# What to do
The answer is the number of lines in the data that contain the word "касается"; give it alone.

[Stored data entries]
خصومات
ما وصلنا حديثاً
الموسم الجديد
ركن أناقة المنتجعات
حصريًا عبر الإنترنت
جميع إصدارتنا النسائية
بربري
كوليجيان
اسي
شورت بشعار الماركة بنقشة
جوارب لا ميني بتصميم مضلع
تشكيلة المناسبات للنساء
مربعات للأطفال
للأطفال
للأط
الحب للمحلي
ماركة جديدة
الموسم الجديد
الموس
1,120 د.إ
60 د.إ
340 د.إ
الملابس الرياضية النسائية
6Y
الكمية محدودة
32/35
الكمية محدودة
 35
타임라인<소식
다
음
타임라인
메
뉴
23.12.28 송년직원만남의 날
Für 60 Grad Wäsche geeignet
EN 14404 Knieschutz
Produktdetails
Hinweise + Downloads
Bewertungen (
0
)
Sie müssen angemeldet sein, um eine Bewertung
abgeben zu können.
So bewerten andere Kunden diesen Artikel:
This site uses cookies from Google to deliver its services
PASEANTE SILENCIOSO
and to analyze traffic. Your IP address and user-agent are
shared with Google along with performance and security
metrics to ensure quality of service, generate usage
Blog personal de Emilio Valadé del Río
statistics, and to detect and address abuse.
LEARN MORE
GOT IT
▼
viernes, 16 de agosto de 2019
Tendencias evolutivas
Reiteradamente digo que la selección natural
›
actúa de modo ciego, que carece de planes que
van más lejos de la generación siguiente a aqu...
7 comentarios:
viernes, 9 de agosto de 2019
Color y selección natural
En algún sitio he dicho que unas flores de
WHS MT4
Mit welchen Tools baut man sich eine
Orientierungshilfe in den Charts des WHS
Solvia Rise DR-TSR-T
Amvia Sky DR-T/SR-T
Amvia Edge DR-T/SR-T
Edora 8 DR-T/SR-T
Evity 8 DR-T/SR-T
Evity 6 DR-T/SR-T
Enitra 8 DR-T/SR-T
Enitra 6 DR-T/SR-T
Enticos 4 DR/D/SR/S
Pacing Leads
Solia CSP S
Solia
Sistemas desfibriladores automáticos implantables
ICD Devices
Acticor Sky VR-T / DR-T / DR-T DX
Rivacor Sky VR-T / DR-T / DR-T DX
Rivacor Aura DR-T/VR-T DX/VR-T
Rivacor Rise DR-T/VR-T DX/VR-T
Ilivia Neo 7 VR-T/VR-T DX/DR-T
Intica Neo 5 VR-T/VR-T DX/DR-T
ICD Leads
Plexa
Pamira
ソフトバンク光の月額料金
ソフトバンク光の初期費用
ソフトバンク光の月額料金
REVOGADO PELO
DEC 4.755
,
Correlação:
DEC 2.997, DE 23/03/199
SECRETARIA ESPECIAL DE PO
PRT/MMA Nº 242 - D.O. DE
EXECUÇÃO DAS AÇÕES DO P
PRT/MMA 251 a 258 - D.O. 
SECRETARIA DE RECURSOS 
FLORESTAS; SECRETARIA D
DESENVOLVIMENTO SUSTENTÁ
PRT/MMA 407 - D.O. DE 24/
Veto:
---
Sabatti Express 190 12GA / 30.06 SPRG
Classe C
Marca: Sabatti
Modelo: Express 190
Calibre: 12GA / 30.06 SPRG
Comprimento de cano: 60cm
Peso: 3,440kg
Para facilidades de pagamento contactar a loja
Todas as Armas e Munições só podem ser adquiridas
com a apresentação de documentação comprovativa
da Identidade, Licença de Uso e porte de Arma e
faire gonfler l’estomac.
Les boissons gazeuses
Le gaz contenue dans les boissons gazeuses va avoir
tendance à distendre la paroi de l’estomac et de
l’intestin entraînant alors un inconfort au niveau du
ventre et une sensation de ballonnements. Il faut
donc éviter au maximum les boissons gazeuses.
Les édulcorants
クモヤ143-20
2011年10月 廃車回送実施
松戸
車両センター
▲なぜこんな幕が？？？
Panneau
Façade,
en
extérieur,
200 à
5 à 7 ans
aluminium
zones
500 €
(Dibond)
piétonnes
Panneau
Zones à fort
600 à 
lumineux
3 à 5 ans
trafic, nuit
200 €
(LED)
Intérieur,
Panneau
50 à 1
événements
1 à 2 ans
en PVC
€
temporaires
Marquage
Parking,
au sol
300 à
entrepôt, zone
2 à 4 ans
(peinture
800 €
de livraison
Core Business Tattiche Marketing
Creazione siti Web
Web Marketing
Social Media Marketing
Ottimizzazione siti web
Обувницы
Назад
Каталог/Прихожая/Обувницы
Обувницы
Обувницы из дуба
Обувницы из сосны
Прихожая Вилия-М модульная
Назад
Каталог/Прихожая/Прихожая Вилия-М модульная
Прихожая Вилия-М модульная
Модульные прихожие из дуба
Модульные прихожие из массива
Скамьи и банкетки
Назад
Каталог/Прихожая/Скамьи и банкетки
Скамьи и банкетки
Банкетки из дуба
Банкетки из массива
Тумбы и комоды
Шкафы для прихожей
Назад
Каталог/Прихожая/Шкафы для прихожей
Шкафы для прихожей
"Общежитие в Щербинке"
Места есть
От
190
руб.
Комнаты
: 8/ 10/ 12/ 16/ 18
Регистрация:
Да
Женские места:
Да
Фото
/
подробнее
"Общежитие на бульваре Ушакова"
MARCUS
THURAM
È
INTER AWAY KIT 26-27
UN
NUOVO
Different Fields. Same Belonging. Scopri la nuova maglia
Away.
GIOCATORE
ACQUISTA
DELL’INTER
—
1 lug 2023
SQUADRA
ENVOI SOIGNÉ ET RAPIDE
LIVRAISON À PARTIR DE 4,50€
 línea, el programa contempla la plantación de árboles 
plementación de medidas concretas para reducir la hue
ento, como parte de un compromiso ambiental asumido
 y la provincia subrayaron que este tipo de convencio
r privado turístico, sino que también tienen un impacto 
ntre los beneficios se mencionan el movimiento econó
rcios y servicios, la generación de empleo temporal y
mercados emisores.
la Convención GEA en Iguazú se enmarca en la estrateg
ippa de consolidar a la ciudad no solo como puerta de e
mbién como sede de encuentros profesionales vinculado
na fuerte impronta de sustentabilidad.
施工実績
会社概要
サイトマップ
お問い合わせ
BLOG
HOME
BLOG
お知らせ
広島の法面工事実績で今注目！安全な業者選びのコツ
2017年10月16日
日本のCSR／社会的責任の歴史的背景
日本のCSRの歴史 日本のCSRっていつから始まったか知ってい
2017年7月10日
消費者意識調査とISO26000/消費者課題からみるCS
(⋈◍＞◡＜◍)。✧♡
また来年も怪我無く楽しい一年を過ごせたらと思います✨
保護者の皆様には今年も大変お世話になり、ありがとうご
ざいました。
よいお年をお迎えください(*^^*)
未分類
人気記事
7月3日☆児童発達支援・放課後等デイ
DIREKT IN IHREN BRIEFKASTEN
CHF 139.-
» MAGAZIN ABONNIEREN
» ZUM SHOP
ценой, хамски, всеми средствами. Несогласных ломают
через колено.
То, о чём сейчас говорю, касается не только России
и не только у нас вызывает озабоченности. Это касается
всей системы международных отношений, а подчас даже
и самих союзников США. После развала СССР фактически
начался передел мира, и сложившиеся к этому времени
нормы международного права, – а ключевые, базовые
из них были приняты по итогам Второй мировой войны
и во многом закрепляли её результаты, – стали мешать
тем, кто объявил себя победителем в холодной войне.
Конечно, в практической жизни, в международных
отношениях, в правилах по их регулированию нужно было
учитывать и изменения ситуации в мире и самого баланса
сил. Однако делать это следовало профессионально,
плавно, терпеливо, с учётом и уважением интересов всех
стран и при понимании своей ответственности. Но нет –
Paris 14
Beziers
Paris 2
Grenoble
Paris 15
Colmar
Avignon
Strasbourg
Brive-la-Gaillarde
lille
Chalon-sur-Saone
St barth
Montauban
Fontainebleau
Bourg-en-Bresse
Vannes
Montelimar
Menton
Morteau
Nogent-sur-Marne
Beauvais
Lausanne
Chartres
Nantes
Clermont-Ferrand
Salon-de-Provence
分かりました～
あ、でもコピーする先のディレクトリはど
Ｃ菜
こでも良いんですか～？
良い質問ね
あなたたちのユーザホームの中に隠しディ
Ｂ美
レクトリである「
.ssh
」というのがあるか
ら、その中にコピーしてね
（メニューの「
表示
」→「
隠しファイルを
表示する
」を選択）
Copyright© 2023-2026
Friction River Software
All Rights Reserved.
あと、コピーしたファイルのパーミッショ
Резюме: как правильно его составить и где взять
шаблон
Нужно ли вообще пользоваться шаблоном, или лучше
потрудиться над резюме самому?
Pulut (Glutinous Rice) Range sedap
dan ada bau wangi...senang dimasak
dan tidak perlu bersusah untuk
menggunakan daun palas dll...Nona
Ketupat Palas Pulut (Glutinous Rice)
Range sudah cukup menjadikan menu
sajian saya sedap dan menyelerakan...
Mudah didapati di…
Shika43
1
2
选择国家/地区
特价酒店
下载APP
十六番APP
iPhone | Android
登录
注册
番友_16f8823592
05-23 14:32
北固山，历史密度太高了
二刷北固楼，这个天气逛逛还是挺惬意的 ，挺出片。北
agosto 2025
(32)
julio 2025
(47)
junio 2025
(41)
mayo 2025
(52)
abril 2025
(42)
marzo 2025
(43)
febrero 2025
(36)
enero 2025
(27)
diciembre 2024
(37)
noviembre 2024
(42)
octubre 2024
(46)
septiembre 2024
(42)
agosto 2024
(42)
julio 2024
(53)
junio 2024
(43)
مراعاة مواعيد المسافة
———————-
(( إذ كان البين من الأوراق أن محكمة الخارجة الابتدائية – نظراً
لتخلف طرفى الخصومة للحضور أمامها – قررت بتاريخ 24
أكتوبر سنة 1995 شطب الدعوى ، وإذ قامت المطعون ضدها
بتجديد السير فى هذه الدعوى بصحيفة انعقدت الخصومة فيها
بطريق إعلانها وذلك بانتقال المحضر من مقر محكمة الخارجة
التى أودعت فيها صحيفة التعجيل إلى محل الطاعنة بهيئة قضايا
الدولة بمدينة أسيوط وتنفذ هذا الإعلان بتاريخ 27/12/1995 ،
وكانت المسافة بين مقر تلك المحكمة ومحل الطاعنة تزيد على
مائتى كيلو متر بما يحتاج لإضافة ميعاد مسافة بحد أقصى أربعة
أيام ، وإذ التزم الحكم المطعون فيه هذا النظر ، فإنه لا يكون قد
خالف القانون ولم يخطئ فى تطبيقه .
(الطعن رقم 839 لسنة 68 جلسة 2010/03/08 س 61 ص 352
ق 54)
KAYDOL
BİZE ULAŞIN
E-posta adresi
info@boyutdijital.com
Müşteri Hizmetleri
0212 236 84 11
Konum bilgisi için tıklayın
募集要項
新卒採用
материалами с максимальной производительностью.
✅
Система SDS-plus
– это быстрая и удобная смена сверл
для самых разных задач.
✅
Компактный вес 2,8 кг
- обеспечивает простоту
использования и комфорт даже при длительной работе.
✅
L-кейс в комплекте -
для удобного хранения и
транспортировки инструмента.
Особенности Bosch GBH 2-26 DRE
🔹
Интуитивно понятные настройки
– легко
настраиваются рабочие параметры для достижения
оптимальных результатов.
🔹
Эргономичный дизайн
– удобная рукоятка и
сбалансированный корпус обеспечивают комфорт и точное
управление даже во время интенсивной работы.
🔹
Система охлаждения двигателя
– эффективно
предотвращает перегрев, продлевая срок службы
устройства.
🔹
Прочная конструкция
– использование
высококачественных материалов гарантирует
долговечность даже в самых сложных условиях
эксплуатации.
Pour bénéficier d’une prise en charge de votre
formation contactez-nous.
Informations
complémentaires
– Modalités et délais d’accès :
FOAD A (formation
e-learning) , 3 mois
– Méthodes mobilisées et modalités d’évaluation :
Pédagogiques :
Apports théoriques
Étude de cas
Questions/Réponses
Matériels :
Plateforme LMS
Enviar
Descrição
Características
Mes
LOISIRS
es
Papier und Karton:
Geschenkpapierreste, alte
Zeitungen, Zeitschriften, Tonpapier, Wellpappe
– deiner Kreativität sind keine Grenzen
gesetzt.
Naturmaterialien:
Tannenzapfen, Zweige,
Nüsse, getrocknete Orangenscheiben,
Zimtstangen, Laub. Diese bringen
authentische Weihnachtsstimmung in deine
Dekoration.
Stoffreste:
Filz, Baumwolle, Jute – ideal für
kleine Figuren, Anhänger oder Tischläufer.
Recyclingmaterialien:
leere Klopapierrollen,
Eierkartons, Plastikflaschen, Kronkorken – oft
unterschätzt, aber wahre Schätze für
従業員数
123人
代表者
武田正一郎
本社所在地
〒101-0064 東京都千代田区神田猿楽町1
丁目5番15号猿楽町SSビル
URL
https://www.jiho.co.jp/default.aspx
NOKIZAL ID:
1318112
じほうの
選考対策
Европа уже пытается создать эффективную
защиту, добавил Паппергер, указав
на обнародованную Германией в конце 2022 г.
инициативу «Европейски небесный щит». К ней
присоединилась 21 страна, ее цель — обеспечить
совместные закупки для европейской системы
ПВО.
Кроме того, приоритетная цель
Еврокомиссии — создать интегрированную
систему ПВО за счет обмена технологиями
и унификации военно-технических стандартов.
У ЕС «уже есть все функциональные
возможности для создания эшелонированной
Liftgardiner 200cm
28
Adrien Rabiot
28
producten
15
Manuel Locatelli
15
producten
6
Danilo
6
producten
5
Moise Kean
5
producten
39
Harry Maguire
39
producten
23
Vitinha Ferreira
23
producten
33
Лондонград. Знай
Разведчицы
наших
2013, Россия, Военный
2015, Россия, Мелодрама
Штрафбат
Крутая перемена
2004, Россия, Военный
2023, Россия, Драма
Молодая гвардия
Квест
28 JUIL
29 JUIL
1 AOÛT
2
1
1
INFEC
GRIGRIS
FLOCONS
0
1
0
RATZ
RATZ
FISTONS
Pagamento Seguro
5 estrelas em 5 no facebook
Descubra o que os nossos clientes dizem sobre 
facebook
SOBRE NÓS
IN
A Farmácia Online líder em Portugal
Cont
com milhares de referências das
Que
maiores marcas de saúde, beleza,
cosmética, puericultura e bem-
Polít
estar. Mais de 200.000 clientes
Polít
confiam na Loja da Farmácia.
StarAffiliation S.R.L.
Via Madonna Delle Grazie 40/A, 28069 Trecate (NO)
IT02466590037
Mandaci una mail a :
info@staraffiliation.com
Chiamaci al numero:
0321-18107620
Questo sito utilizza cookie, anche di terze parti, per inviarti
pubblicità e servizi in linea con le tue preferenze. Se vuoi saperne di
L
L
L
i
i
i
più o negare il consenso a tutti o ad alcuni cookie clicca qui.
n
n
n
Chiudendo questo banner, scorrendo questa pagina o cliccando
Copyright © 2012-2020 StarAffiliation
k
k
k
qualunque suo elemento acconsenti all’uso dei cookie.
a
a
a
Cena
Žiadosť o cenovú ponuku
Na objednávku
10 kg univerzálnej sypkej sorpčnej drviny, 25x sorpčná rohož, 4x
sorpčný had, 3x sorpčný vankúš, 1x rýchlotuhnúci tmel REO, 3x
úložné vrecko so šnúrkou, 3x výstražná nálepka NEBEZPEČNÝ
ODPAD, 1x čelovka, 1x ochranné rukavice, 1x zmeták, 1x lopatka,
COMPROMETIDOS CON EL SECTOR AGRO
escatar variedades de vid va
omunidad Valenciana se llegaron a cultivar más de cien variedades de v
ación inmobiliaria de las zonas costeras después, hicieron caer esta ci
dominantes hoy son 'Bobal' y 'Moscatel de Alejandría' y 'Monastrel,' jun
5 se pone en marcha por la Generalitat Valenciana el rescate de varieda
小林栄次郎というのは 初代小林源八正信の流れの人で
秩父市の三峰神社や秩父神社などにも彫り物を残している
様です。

# Result of this task
2